## TRY IT
Find the line that contains "The main reasons". Then set down that line and all the lines after it, to the end of the records, exactly and with nothing added.

-------- DATASET RECORDS

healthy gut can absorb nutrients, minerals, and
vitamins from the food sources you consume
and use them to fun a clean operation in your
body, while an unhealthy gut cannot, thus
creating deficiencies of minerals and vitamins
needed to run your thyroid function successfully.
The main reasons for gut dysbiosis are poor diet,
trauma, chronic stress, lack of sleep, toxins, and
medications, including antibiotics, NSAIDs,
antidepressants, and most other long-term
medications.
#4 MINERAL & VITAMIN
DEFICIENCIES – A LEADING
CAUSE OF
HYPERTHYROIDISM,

----------------

## THE COMPLETED TASK
The main reasons for gut dysbiosis are poor diet,
trauma, chronic stress, lack of sleep, toxins, and
medications, including antibiotics, NSAIDs,
antidepressants, and most other long-term
medications.
#4 MINERAL & VITAMIN
DEFICIENCIES – A LEADING
CAUSE OF
HYPERTHYROIDISM,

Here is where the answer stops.